Task to carry out: In the entries that follow, find each line with the word "linecap" and copy it.

Data extracts:
□ □ □ □

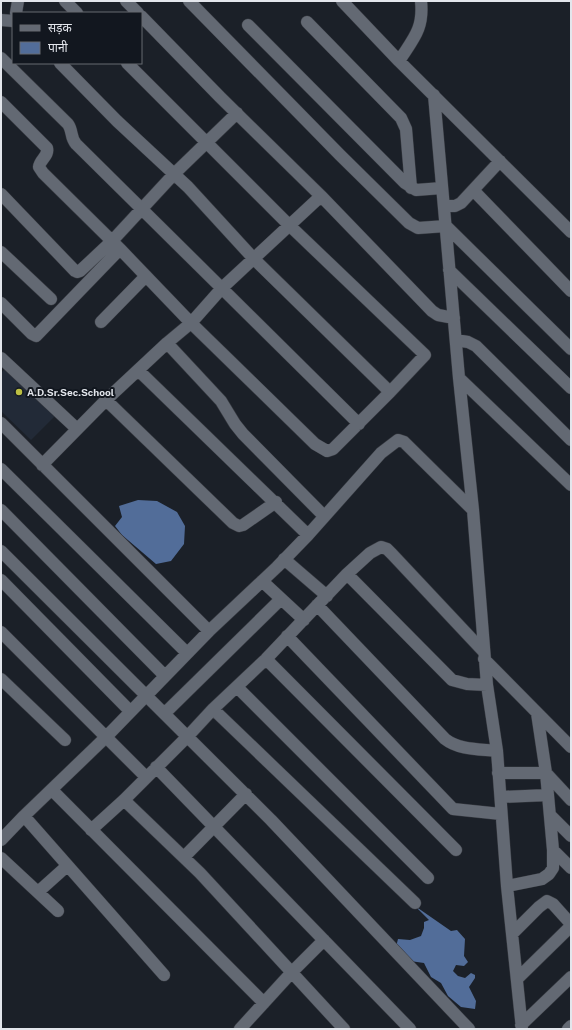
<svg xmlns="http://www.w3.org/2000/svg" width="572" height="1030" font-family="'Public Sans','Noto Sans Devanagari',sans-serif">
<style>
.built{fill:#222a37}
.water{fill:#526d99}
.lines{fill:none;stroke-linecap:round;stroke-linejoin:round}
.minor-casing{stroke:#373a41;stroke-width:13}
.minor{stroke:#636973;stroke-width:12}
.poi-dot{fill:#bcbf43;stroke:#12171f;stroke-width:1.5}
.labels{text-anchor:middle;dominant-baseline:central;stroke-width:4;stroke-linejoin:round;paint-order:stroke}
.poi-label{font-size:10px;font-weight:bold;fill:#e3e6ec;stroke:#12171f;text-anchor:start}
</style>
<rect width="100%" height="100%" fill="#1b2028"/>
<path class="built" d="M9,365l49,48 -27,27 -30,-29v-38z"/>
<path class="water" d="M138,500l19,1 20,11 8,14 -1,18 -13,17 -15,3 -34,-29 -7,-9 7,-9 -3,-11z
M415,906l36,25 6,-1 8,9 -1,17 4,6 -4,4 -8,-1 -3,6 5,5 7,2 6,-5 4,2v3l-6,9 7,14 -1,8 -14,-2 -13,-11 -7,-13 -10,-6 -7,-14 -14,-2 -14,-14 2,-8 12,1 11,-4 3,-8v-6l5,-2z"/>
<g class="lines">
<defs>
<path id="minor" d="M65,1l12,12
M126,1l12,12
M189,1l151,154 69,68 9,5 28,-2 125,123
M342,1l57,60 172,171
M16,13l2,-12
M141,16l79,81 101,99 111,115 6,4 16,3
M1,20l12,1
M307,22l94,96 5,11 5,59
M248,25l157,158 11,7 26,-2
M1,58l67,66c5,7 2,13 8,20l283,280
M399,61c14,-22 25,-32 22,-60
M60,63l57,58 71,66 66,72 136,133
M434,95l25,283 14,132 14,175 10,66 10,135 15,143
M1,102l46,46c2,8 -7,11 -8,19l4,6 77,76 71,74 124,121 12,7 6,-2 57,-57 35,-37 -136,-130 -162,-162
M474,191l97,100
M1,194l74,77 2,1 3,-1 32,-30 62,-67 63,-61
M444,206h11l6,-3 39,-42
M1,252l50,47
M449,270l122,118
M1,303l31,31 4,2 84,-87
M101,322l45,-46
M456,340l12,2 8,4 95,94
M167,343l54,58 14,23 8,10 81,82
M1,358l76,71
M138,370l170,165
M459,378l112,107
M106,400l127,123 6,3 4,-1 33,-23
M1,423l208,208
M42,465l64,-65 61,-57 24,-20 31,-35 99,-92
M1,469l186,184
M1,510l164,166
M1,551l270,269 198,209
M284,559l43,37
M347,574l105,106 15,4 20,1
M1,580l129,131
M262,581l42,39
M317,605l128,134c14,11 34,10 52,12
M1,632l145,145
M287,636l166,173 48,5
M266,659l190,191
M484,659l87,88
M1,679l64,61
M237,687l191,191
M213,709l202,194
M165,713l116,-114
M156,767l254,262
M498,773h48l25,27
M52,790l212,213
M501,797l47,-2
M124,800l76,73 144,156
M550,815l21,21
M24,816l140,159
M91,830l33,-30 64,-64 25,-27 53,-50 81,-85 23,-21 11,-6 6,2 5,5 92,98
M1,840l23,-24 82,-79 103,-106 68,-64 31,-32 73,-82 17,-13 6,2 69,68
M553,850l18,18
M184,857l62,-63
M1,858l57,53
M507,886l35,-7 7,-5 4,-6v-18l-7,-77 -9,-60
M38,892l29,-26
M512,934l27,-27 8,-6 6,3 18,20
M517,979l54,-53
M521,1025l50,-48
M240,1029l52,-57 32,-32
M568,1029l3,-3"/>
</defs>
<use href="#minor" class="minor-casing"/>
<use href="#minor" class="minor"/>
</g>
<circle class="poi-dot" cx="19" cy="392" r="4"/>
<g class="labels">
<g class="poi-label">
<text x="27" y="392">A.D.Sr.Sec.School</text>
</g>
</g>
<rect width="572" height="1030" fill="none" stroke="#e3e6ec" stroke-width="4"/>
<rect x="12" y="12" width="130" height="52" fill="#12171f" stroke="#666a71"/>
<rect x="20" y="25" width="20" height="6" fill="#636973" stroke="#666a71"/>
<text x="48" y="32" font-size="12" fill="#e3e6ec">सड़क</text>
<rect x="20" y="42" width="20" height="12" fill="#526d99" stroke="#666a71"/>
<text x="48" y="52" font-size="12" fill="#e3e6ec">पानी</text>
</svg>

□ □ □ □

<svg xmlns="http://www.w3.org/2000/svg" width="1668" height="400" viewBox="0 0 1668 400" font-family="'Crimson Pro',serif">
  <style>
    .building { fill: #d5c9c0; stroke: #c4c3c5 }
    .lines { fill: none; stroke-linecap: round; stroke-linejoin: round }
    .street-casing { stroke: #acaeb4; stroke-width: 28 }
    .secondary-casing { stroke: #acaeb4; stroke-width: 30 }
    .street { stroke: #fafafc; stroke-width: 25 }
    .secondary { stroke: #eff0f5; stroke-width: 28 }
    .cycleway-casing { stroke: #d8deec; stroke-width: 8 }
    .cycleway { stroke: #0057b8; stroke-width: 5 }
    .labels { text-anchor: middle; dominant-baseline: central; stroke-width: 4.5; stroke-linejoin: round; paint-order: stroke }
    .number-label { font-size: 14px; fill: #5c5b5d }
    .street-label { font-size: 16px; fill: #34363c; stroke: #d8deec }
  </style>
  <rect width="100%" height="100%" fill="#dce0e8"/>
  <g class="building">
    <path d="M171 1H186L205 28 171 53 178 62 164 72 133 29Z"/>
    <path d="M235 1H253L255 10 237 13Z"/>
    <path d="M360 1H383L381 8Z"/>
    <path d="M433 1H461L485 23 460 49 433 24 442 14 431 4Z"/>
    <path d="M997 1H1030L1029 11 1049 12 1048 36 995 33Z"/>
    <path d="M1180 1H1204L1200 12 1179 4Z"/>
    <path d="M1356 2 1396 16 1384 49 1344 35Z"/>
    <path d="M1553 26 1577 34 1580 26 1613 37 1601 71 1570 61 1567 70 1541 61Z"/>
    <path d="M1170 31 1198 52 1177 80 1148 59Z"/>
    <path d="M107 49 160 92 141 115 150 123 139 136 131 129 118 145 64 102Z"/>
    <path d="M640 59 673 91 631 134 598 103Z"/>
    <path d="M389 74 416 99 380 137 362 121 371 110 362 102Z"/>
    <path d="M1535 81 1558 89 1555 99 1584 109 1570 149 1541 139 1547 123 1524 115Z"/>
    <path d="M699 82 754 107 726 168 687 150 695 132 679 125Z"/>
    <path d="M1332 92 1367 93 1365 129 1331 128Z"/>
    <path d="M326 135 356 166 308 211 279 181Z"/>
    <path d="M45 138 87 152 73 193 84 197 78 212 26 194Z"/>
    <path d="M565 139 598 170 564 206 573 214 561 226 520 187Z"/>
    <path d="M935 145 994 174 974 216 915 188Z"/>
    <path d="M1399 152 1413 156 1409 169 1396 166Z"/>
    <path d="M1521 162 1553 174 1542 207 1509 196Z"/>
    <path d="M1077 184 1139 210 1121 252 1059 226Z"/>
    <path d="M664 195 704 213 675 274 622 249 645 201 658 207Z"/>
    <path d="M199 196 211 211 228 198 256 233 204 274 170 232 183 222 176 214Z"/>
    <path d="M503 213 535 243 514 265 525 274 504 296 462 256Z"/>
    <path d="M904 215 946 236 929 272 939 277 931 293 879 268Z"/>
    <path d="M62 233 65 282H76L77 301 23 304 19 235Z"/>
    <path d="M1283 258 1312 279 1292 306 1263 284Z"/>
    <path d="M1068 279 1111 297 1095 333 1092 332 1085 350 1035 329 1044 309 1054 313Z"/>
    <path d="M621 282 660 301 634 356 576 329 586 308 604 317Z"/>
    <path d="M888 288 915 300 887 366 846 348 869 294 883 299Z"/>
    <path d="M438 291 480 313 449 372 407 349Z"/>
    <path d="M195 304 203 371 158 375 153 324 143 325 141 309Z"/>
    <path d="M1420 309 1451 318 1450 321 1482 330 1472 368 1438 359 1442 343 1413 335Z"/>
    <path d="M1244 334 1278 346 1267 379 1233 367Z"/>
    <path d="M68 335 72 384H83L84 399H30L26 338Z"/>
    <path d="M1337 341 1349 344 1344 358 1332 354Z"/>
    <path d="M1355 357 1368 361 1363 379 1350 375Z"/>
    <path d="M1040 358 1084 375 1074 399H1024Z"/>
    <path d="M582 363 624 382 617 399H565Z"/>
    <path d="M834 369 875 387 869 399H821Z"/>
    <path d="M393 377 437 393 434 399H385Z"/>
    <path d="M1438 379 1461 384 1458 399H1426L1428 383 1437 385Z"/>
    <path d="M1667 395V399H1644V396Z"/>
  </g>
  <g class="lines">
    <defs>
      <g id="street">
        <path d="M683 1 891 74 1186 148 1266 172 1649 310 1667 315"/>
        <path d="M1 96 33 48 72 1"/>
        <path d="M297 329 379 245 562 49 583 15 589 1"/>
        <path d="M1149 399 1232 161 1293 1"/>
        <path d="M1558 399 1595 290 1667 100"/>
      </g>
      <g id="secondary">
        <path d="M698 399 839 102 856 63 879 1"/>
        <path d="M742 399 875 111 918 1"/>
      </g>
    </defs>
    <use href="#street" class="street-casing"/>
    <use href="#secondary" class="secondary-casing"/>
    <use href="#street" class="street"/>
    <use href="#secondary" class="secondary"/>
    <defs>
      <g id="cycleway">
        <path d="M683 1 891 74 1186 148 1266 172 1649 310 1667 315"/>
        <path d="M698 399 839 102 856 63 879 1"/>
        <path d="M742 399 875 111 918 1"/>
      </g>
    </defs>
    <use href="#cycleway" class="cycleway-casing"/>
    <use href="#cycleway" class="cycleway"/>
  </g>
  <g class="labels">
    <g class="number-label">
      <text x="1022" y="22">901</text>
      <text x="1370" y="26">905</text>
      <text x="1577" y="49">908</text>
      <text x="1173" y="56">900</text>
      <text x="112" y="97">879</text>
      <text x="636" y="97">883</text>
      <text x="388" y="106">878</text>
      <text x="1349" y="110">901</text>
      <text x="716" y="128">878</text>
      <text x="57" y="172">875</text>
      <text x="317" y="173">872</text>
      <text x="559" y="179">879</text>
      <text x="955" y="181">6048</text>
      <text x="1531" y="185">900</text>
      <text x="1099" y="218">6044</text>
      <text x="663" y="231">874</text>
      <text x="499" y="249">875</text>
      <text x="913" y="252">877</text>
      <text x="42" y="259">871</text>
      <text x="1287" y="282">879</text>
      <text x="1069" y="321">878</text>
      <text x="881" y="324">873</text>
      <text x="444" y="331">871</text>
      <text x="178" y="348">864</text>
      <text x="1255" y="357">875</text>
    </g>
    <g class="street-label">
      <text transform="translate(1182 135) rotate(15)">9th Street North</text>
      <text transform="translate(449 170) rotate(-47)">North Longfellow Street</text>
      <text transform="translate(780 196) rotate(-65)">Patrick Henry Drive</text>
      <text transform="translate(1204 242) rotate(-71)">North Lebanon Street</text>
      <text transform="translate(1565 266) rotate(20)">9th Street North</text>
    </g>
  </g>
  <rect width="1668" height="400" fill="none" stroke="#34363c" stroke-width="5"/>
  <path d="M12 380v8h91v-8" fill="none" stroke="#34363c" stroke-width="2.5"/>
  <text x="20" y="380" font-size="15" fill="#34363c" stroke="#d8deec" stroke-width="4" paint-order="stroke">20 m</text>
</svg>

□ □ □ □

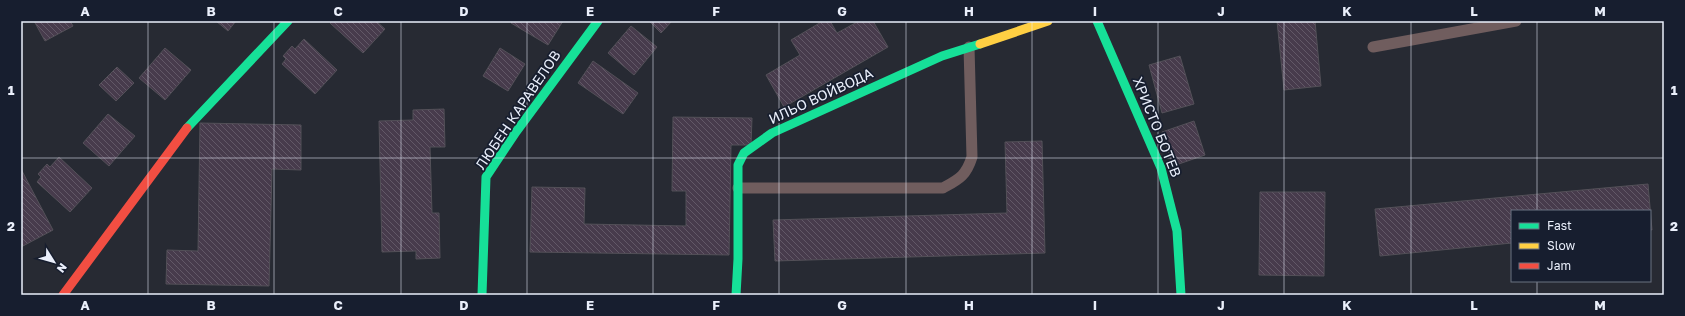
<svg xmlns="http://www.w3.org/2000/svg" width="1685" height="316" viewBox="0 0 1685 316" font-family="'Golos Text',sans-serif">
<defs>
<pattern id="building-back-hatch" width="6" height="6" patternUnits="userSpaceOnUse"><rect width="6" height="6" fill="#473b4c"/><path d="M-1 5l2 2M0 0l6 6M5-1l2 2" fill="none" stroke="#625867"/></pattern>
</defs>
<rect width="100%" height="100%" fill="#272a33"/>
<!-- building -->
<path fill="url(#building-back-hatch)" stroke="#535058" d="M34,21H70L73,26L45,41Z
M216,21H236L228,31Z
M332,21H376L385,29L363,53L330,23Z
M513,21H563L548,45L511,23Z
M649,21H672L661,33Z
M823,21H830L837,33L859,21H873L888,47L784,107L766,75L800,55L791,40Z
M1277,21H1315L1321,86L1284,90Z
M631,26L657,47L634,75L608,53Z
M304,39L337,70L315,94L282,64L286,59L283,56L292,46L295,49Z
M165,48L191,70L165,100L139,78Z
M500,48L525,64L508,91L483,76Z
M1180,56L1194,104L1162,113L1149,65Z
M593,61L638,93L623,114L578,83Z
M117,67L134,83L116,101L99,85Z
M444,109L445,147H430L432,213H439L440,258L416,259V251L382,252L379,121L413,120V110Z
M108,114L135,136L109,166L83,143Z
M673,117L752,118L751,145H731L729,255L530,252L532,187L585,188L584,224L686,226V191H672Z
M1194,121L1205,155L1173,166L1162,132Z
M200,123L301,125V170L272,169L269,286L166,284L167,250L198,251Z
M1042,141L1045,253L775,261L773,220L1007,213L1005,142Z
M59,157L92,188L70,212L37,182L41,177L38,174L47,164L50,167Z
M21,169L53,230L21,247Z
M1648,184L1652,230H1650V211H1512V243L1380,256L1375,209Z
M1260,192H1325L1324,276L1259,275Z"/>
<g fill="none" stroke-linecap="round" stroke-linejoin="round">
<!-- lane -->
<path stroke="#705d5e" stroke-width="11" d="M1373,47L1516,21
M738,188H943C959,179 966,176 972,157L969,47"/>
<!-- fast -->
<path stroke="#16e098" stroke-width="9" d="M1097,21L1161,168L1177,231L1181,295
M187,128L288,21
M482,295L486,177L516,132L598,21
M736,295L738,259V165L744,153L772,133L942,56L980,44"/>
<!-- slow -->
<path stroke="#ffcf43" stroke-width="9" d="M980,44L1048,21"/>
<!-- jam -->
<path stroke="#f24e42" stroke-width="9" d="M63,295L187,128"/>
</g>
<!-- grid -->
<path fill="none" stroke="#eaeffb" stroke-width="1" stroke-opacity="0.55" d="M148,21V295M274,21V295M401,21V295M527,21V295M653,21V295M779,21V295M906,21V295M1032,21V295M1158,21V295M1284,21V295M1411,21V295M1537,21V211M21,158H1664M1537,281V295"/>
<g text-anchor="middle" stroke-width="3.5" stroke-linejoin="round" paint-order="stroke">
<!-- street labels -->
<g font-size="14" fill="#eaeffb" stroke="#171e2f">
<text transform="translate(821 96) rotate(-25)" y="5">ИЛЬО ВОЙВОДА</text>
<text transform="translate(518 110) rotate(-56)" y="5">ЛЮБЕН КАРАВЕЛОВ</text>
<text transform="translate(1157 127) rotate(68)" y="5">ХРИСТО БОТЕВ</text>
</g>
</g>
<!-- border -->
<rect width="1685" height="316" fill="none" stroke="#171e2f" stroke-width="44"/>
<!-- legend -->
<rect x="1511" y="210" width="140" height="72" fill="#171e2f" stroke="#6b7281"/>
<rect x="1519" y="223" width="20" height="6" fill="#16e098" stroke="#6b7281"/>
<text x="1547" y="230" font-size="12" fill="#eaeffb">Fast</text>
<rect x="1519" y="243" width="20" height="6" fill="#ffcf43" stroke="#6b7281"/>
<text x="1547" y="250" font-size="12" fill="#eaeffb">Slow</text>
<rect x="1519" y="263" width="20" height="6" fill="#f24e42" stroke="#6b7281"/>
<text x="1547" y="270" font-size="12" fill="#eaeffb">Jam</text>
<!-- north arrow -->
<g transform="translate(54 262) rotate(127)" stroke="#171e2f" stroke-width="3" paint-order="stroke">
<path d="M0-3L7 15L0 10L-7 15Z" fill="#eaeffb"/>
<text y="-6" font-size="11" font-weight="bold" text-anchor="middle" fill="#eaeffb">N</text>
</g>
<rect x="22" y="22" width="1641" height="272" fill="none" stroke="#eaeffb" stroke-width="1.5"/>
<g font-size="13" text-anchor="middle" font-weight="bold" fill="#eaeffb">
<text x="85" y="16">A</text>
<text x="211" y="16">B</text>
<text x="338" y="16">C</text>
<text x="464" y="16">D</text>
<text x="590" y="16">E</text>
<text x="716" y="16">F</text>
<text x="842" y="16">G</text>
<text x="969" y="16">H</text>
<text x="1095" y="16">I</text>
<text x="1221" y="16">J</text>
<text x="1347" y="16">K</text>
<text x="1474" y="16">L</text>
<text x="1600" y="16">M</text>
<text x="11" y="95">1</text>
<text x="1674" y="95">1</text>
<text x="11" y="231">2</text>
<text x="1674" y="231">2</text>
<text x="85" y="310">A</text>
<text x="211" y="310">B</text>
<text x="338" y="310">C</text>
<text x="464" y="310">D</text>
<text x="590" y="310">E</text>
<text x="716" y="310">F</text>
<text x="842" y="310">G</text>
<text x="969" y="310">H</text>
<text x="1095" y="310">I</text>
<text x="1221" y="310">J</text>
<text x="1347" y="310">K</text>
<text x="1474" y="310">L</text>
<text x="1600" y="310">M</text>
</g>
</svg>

□ □ □ □

Answer to this exercise:
.lines{fill:none;stroke-linecap:round;stroke-linejoin:round}
    .lines { fill: none; stroke-linecap: round; stroke-linejoin: round }
<g fill="none" stroke-linecap="round" stroke-linejoin="round">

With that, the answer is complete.